Sur les droits de la caisse primaire d’assurance maladie :

23. Considérant qu’il résulte de l’état définitif de la créance de la caisse primaire d’assurance maladie de la Charente-Maritime que Mme F== a bénéficié, du 5 mai 2001 au 29 avril 2004, d’indemnités journalières à hauteur de 13 071,07 euros ; que la caisse établit également que les dépenses de santé et de transport liées à la prise en charge de l’intéressée se sont élevées à la somme de 8 236,99 euros ; qu’il résulte de ce qui précède que le remboursement de la somme totale de 21 308,06 euros à la caisse primaire d’assurance maladie de la Charente-Maritime incombe à la commune de Saint Jean d’Angély ; que cette somme portera intérêts au taux légal à la date, non pas du paiement des prestations, mais de la demande présentée par la caisse devant le tribunal administratif, soit le 1er mars 2011 ;

24. Considérant que la caisse primaire d’assurance maladie de la Charente-Maritime a droit en outre à la somme de 1 015 euros qu’elle demande au titre de l’indemnité forfaitaire prévue par les dispositions de l’article L. 376-1 du code de la sécurité sociale ; qu’il y a lieu de mettre cette somme à la charge de la commune de Saint Jean d’Angély ;

Sur l’application des dispositions de l’article L. 761-1 du code de justice administrative :

25. Considérant que ces dispositions font obstacle à ce qu’il soit fait droit aux conclusions présentées par la commune de Saint Jean d’Angély sur leur fondement ;

26. Considérant qu’il y a lieu, en application de ces dispositions, de mettre à la charge de la commune de Saint Jean d’Angély des sommes de 1 500 euros à verser aux consorts F== et à la caisse primaire d’assurance maladie de la Charente-Maritime au titre des frais exposés par eux et non compris dans les dépens ;

DÉCIDE :

Article 1er : La commune de Saint Jean d’Angély est condamnée à verser la somme de 64 248,78 euros à Mme F==, la somme de 1 000 euros à M. F== et la somme de 1 000 euros à C== F==.

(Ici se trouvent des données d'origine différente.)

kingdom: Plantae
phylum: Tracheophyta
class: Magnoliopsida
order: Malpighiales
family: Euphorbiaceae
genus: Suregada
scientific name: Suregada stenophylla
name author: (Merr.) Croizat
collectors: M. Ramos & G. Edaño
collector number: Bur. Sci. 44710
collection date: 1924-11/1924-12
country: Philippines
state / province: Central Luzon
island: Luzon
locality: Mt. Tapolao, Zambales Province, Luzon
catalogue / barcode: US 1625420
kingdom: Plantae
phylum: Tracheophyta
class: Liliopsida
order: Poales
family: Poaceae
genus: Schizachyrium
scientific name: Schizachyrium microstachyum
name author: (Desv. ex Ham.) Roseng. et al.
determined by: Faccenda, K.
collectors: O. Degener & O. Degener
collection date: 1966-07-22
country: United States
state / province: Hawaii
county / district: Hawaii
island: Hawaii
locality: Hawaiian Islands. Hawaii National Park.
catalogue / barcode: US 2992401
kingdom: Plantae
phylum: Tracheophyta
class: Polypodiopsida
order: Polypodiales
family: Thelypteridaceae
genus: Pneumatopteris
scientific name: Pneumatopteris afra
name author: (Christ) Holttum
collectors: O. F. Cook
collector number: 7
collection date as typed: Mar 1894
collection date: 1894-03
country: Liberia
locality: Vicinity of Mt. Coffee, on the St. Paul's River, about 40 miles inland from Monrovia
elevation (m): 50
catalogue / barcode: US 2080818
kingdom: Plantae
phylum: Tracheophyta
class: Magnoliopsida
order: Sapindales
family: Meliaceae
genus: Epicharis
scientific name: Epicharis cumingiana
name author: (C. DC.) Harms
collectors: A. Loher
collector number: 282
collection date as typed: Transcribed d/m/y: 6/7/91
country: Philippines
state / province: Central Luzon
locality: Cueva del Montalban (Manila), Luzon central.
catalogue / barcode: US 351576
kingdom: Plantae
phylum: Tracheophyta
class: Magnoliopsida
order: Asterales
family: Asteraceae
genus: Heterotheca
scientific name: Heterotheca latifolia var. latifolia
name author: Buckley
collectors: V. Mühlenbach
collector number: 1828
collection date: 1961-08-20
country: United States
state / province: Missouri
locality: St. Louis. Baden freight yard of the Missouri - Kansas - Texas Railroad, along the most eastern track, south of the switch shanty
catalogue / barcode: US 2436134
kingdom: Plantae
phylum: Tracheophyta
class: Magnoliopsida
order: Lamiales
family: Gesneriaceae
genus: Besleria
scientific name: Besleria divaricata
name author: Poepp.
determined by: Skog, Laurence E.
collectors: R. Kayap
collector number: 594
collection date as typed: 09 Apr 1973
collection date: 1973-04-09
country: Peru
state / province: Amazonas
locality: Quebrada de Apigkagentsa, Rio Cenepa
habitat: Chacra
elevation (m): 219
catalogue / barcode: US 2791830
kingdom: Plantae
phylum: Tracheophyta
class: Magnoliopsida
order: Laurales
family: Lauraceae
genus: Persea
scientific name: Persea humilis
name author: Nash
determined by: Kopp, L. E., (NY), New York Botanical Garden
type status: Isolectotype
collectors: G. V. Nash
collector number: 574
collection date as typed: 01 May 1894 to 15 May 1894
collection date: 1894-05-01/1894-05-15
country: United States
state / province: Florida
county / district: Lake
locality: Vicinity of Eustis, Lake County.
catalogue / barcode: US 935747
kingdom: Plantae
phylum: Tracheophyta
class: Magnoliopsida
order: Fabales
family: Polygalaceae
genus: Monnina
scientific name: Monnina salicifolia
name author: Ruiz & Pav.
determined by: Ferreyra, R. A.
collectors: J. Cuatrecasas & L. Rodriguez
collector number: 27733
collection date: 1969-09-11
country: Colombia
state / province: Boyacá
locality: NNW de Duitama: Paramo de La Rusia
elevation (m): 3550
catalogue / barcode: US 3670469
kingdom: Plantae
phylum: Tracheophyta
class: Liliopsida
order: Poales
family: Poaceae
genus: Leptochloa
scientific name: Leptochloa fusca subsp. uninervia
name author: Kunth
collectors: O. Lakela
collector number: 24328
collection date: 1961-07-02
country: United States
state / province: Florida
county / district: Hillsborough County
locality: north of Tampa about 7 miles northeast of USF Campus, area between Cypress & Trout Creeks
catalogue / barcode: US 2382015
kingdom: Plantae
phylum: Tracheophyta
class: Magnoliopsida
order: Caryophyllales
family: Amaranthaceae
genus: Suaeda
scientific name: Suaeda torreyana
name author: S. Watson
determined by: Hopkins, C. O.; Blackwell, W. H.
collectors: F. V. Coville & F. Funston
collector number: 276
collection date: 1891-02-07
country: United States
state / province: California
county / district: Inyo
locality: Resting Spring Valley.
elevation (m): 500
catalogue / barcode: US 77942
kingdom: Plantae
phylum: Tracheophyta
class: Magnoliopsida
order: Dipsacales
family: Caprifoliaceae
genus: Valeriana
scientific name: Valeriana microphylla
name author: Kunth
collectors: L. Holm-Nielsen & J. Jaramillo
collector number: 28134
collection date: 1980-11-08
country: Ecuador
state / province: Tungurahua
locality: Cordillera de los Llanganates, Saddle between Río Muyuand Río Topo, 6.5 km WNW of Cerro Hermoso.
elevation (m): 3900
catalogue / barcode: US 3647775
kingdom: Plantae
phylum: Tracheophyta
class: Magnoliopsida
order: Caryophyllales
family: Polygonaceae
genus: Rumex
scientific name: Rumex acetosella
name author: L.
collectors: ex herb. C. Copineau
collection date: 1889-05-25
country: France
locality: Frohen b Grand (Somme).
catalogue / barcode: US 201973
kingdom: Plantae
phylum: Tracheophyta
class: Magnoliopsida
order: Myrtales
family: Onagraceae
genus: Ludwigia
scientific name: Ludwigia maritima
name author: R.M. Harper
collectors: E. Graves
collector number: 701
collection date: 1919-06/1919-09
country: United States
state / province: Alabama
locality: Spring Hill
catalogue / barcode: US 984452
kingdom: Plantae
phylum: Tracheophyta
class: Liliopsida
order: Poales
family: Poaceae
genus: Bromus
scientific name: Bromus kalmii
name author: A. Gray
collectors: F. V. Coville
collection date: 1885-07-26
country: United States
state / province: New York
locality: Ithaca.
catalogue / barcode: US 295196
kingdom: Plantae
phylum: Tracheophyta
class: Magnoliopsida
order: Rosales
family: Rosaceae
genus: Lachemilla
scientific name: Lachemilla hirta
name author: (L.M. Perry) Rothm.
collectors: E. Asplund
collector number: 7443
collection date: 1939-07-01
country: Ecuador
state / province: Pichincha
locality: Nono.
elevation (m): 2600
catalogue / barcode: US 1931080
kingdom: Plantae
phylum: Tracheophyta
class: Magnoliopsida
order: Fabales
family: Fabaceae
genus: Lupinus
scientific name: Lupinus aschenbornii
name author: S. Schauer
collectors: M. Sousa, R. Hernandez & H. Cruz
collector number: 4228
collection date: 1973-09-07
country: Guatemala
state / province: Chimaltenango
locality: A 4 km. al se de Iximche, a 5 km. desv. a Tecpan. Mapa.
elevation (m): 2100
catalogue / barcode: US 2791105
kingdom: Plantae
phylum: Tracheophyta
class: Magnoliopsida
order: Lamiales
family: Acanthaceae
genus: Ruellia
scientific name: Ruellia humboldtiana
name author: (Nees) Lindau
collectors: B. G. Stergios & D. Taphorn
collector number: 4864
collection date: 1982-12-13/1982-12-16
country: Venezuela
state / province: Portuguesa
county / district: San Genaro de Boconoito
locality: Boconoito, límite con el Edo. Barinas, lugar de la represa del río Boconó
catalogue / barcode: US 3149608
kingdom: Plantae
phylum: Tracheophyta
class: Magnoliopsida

Article 2 : La commune de Saint Jean d’Angély versera à la caisse primaire d’assurance maladie de la Charente-Maritime une indemnité de 21 308,06 euros, cette somme portant intérêts au taux légal à compter du 1er mars 2011, et une somme de 1 015 euros au titre de l’indemnité forfaitaire prévue par les dispositions de l’article L. 376-1 du code de la sécurité sociale.

Article 3 : Le jugement n° 1001814 du 25 octobre 2012 du tribunal administratif de Poitiers est réformé en ce qu’il a de contraire au présent arrêt.

Article 4 : La commune de Saint Jean d’Angély versera la somme de 1 500 euros aux consorts F== et la même somme à la caisse primaire d’assurance maladie de la Charente-Maritime au titre de l’article L. 761-1 du code de justice administrative.

Article 5 : Le surplus des conclusions des parties est rejeté.